Quem pode se beneficiar do Perse para alíquota zero em PIS e Cofins?
Empresas do setor de eventos no lucro real ou arbitrado, com faturamento mínimo e adesão ao programa, mantêm alíquota zero até 2026. Isso inclui organizadores de shows e convenções, conforme perguntas frequentes da Receita Federal, representando um alívio fiscal temporário pós-pandemia.
Como a reforma tributária afeta as alíquotas atuais de PIS e Cofins?
A Emenda Constitucional nº 132/2023 prevê a substituição gradual por CBS e IBS até 2033, com alíquota projetada de 8,8%. Propostas como o PLP 14/2026 visam reduções transitórias para setores específicos, minimizando impactos na transição, como detalhado no infográfico da Câmara dos Deputados.

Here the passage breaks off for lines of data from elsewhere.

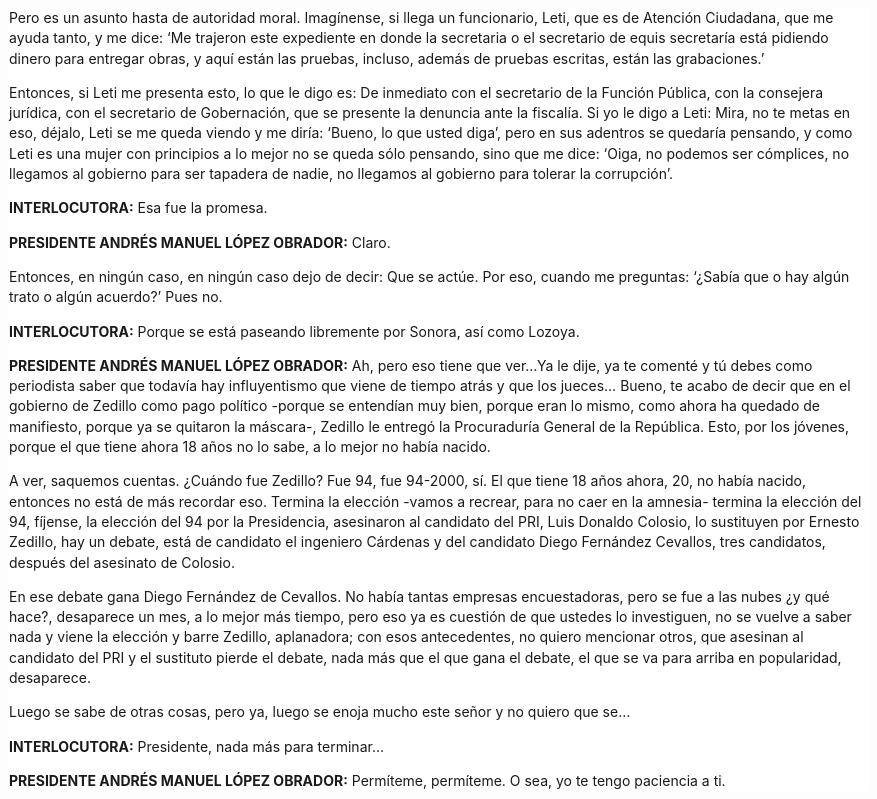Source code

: Pero es un asunto hasta de autoridad moral. Imagínense, si llega un
funcionario, Leti, que es de Atención Ciudadana, que me ayuda tanto, y me
dice: ‘Me trajeron este expediente en donde la secretaria o el secretario de
equis secretaría está pidiendo dinero para entregar obras, y aquí están las
pruebas, incluso, además de pruebas escritas, están las grabaciones.’

Entonces, si Leti me presenta esto, lo que le digo es: De inmediato con el
secretario de la Función Pública, con la consejera jurídica, con el secretario
de Gobernación, que se presente la denuncia ante la fiscalía. Si yo le digo a
Leti: Mira, no te metas en eso, déjalo, Leti se me queda viendo y me diría:
‘Bueno, lo que usted diga’, pero en sus adentros se quedaría pensando, y como
Leti es una mujer con principios a lo mejor no se queda sólo pensando, sino
que me dice: ‘Oiga, no podemos ser cómplices, no llegamos al gobierno para ser
tapadera de nadie, no llegamos al gobierno para tolerar la corrupción’.

**INTERLOCUTORA:** Esa fue la promesa.

**PRESIDENTE ANDRÉS MANUEL LÓPEZ OBRADOR:** Claro.

Entonces, en ningún caso, en ningún caso dejo de decir: Que se actúe. Por eso,
cuando me preguntas: ‘¿Sabía que o hay algún trato o algún acuerdo?’ Pues no.

**INTERLOCUTORA:** Porque se está paseando libremente por Sonora, así como
Lozoya.

**PRESIDENTE ANDRÉS MANUEL LÓPEZ OBRADOR:** Ah, pero eso tiene que ver…Ya le
dije, ya te comenté y tú debes como periodista saber que todavía hay
influyentismo que viene de tiempo atrás y que los jueces… Bueno, te acabo de
decir que en el gobierno de Zedillo como pago político -porque se entendían
muy bien, porque eran lo mismo, como ahora ha quedado de manifiesto, porque ya
se quitaron la máscara-, Zedillo le entregó la Procuraduría General de la
República. Esto, por los jóvenes, porque el que tiene ahora 18 años no lo
sabe, a lo mejor no había nacido.

A ver, saquemos cuentas. ¿Cuándo fue Zedillo? Fue 94, fue 94-2000, sí. El que
tiene 18 años ahora, 20, no había nacido, entonces no está de más recordar
eso. Termina la elección -vamos a recrear, para no caer en la amnesia- termina
la elección del 94, fíjense, la elección del 94 por la Presidencia, asesinaron
al candidato del PRI, Luis Donaldo Colosio, lo sustituyen por Ernesto Zedillo,
hay un debate, está de candidato el ingeniero Cárdenas y del candidato Diego
Fernández Cevallos, tres candidatos, después del asesinato de Colosio.

En ese debate gana Diego Fernández de Cevallos. No había tantas empresas
encuestadoras, pero se fue a las nubes ¿y qué hace?, desaparece un mes, a lo
mejor más tiempo, pero eso ya es cuestión de que ustedes lo investiguen, no se
vuelve a saber nada y viene la elección y barre Zedillo, aplanadora; con esos
antecedentes, no quiero mencionar otros, que asesinan al candidato del PRI y
el sustituto pierde el debate, nada más que el que gana el debate, el que se
va para arriba en popularidad, desaparece.

Luego se sabe de otras cosas, pero ya, luego se enoja mucho este señor y no
quiero que se…

**INTERLOCUTORA:** Presidente, nada más para terminar…

**PRESIDENTE ANDRÉS MANUEL LÓPEZ OBRADOR:** Permíteme, permíteme. O sea, yo te
tengo paciencia a ti.
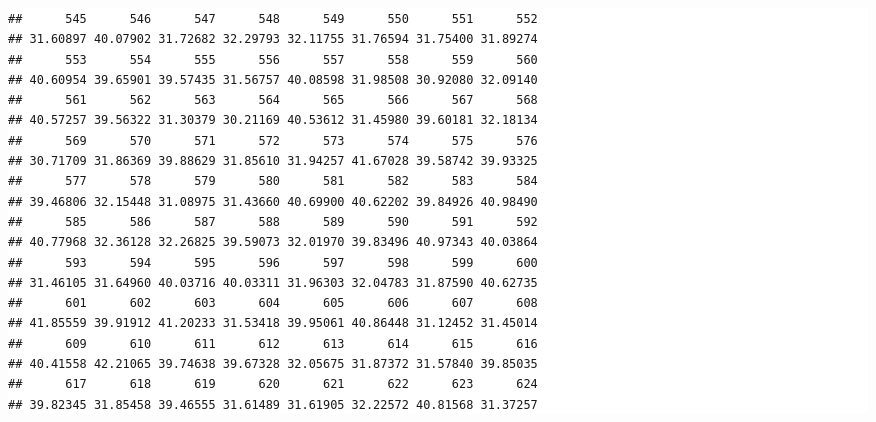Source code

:     ##      545      546      547      548      549      550      551      552 
    ## 31.60897 40.07902 31.72682 32.29793 32.11755 31.76594 31.75400 31.89274 
    ##      553      554      555      556      557      558      559      560 
    ## 40.60954 39.65901 39.57435 31.56757 40.08598 31.98508 30.92080 32.09140 
    ##      561      562      563      564      565      566      567      568 
    ## 40.57257 39.56322 31.30379 30.21169 40.53612 31.45980 39.60181 32.18134 
    ##      569      570      571      572      573      574      575      576 
    ## 30.71709 31.86369 39.88629 31.85610 31.94257 41.67028 39.58742 39.93325 
    ##      577      578      579      580      581      582      583      584 
    ## 39.46806 32.15448 31.08975 31.43660 40.69900 40.62202 39.84926 40.98490 
    ##      585      586      587      588      589      590      591      592 
    ## 40.77968 32.36128 32.26825 39.59073 32.01970 39.83496 40.97343 40.03864 
    ##      593      594      595      596      597      598      599      600 
    ## 31.46105 31.64960 40.03716 40.03311 31.96303 32.04783 31.87590 40.62735 
    ##      601      602      603      604      605      606      607      608 
    ## 41.85559 39.91912 41.20233 31.53418 39.95061 40.86448 31.12452 31.45014 
    ##      609      610      611      612      613      614      615      616 
    ## 40.41558 42.21065 39.74638 39.67328 32.05675 31.87372 31.57840 39.85035 
    ##      617      618      619      620      621      622      623      624 
    ## 39.82345 31.85458 39.46555 31.61489 31.61905 32.22572 40.81568 31.37257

O que é a autorregularização para pendências em PIS e Cofins em 2025?
A Receita Federal abriu prazo até 28 de novembro de 2025 para empresas corrigirem declarações de PIS e Cofins sem multas punitivas, recuperando créditos e evitando autuações. Essa medida beneficiou milhares de contribuintes, totalizando R$ 1,5 bilhão em regularizações.
Qual o impacto da arrecadação de PIS e Cofins na economia brasileira?

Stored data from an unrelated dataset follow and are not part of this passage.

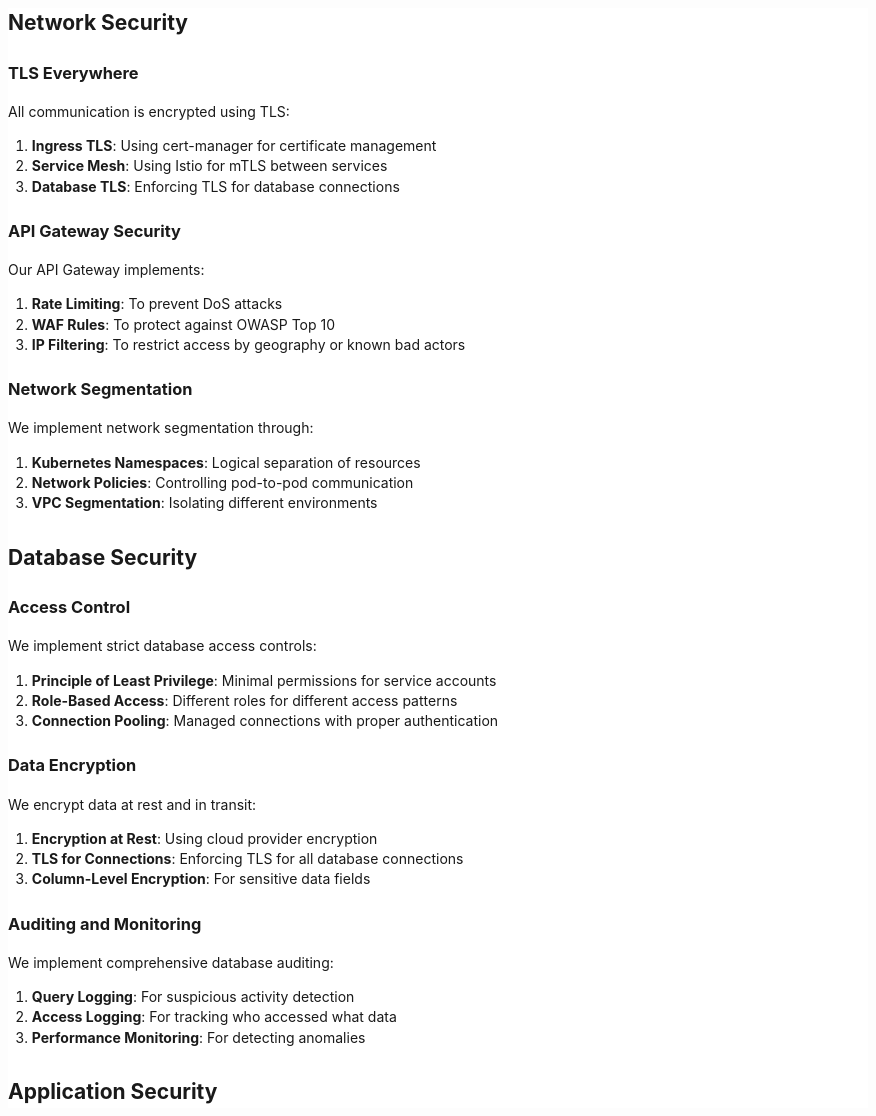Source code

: ## Network Security

### TLS Everywhere

All communication is encrypted using TLS:

1. **Ingress TLS**: Using cert-manager for certificate management
2. **Service Mesh**: Using Istio for mTLS between services
3. **Database TLS**: Enforcing TLS for database connections

### API Gateway Security

Our API Gateway implements:

1. **Rate Limiting**: To prevent DoS attacks
2. **WAF Rules**: To protect against OWASP Top 10
3. **IP Filtering**: To restrict access by geography or known bad actors

### Network Segmentation

We implement network segmentation through:

1. **Kubernetes Namespaces**: Logical separation of resources
2. **Network Policies**: Controlling pod-to-pod communication
3. **VPC Segmentation**: Isolating different environments

## Database Security

### Access Control

We implement strict database access controls:

1. **Principle of Least Privilege**: Minimal permissions for service accounts
2. **Role-Based Access**: Different roles for different access patterns
3. **Connection Pooling**: Managed connections with proper authentication

### Data Encryption

We encrypt data at rest and in transit:

1. **Encryption at Rest**: Using cloud provider encryption
2. **TLS for Connections**: Enforcing TLS for all database connections
3. **Column-Level Encryption**: For sensitive data fields

### Auditing and Monitoring

We implement comprehensive database auditing:

1. **Query Logging**: For suspicious activity detection
2. **Access Logging**: For tracking who accessed what data
3. **Performance Monitoring**: For detecting anomalies

## Application Security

Em 2025, a arrecadação de PIS/Pasep e Cofins somou R$ 333,042 bilhões de janeiro a julho, financiando 30% da seguridade social. Esse volume reforça a importância das contribuições para políticas públicas, mas a reforma busca simplificar para maior eficiência econômica.
Para Encerrar
As alíquotas de PIS e Cofins configuram um sistema tributário dinâmico, essencial para a sustentabilidade fiscal do Brasil, mas desafiador pela complexidade de regimes e transições iminentes. Com alíquotas padrão de 9,25% no não cumulativo e exceções como o Perse concedendo zero, as empresas devem priorizar planejamento estratégico para mitigar riscos. A reforma tributária, ao lado de medidas como a autorregularização de 2025, sinaliza um futuro de simplificação, potencialmente reduzindo litígios e impulsionando investimentos. Recomenda-se monitoramento contínuo de atualizações da Receita Federal para compliance otimizado. Em um cenário de crescimento econômico projetado em 2,5% para 2026 pelo FMI, compreender esses tributos é chave para competitividade sustentável.